We Are All Immigrants

WE ARE ALL IMMIGRANTS

(PORTRAITS OF) PEOPLE I MET LAST YEAR

Some projects take months of planning. Some projects require conscious effort and execution. And some projects happen almost before the artist even realizes that inspiration has taken hold. I did not intend for ‘The People I Met Last Year’ to become the resonating force that it is now. In fact, I did not intend for it to be anything. And yet, it  manifested itself through my lens as a social study on the complex linked matrix that is the human existence

Over the twelve months that I spent trekking along the Northern Croatian border on the Drava River to the Adriatic Sea photographing sweeping landscapes, historic castles and roads, I discovered the real purpose for my travels. I realized that it wasn’t the setting of the photographs, but rather the people who defined those settings, changed them and influenced them. So, I took the time to simply approached strangers and asked to take their portrait. These impromptu photoshoots occasionally turned into longer conversations, interactions and friendships. More often, though, these encounters came and went with the blink of my camera lens.

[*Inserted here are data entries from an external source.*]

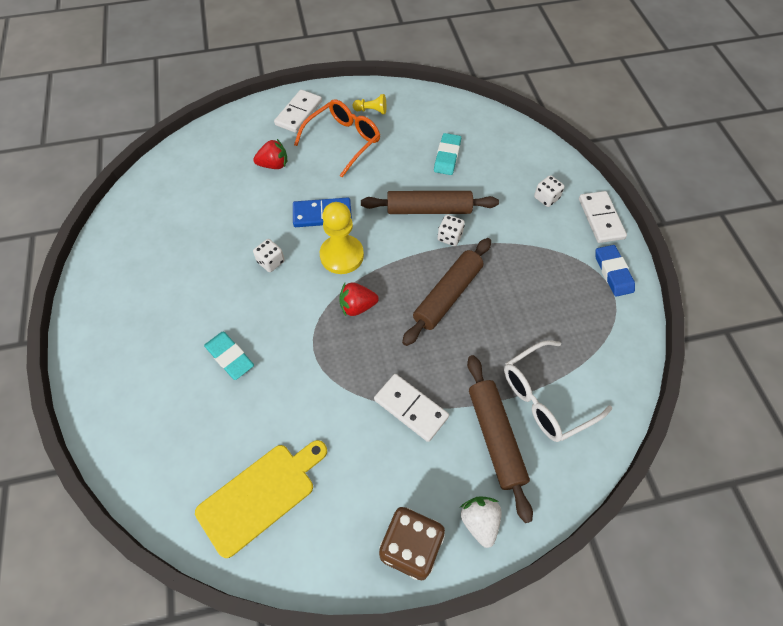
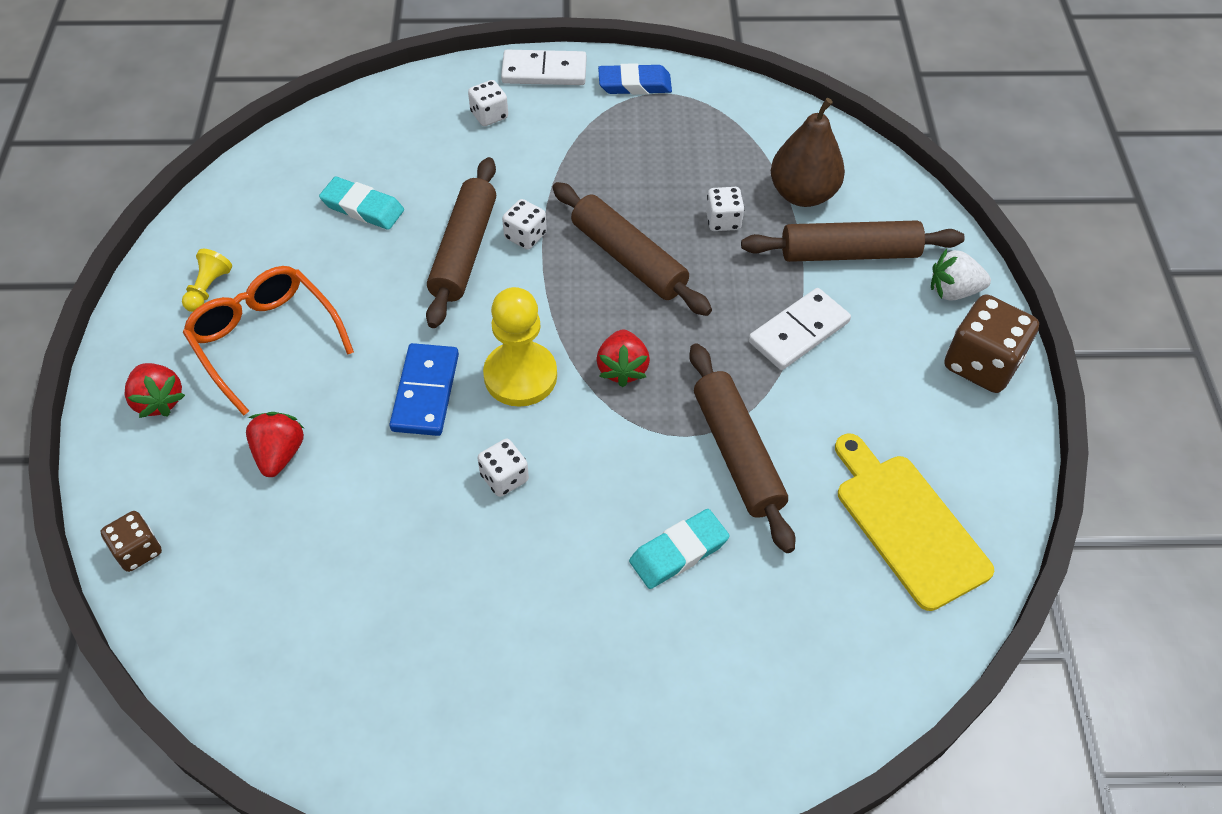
camera: 80 degrees left, 5 degrees down
white domino [274,90,322,133] -> red strawberry [125,363,185,418]
white glasses [504,340,613,442] -> brown pear [771,98,845,207]
none -> brown dice [100,511,162,572]
none -> brown rolling pin [689,343,795,553]
none -> white dice [706,187,745,231]

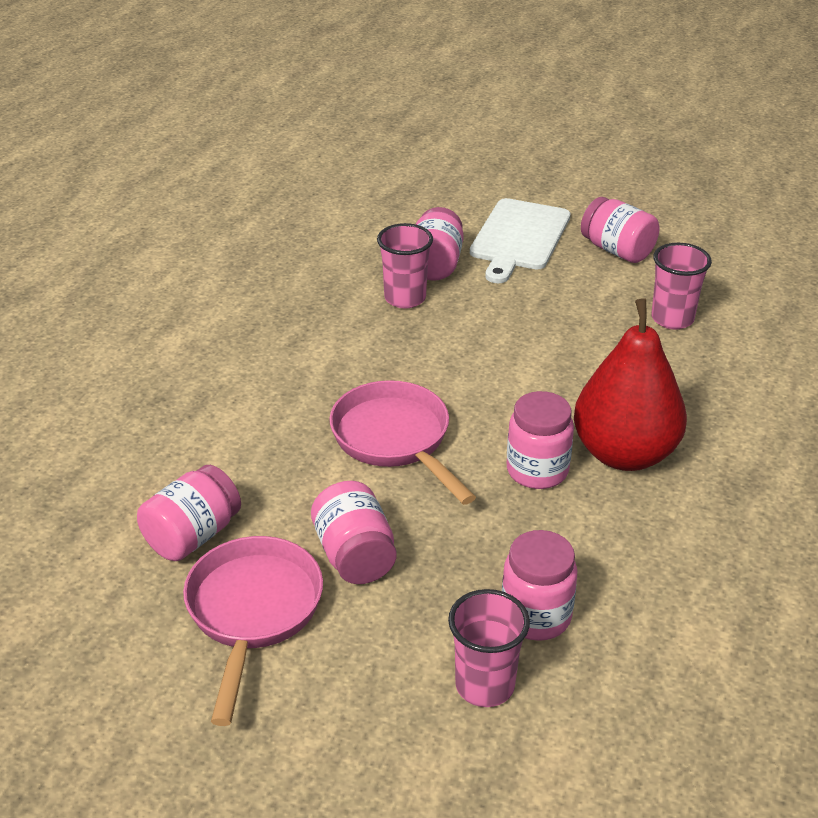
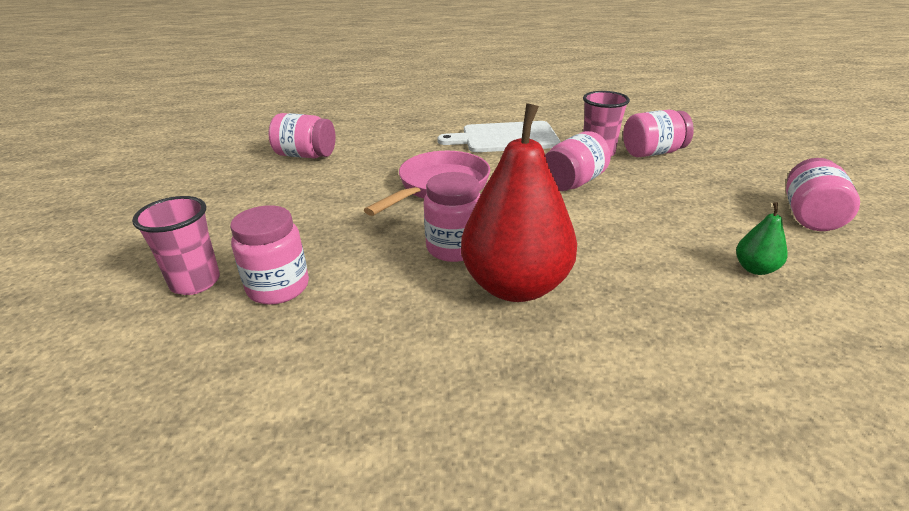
camera: 65 degrees right, 5 degrees down
pink pan [183,536,323,726] -> none
pink jar [311,481,397,584] -> pink jar moved to [545,131,611,191]
white cutting board [470,198,571,283] -> white cutting board moved to [437,121,560,152]
pink cup [651,243,712,329] -> green pear [736,202,788,275]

My original goal was to put together a strong portrait series. In the end, though, I realized that the project went much deeper than that–it revealed people as incredibly distinct, multilayered individuals who create their own stories and yet live connected by a few degrees. Moving forward, my approach to people as a subject of photography was derived from my fascination by what makes us the same. Personally, the energy I encountered in each person gave me the chance to reflect on his life and understand purpose as an artist.

Perhaps the project suggests that we all are immigrants at one point in our life. We are all outsiders. And yet, every person has dignity in his or her identity as a human. We are, indeed, connected. In the end, everything has been affected by everything else: people, objects, and ideas.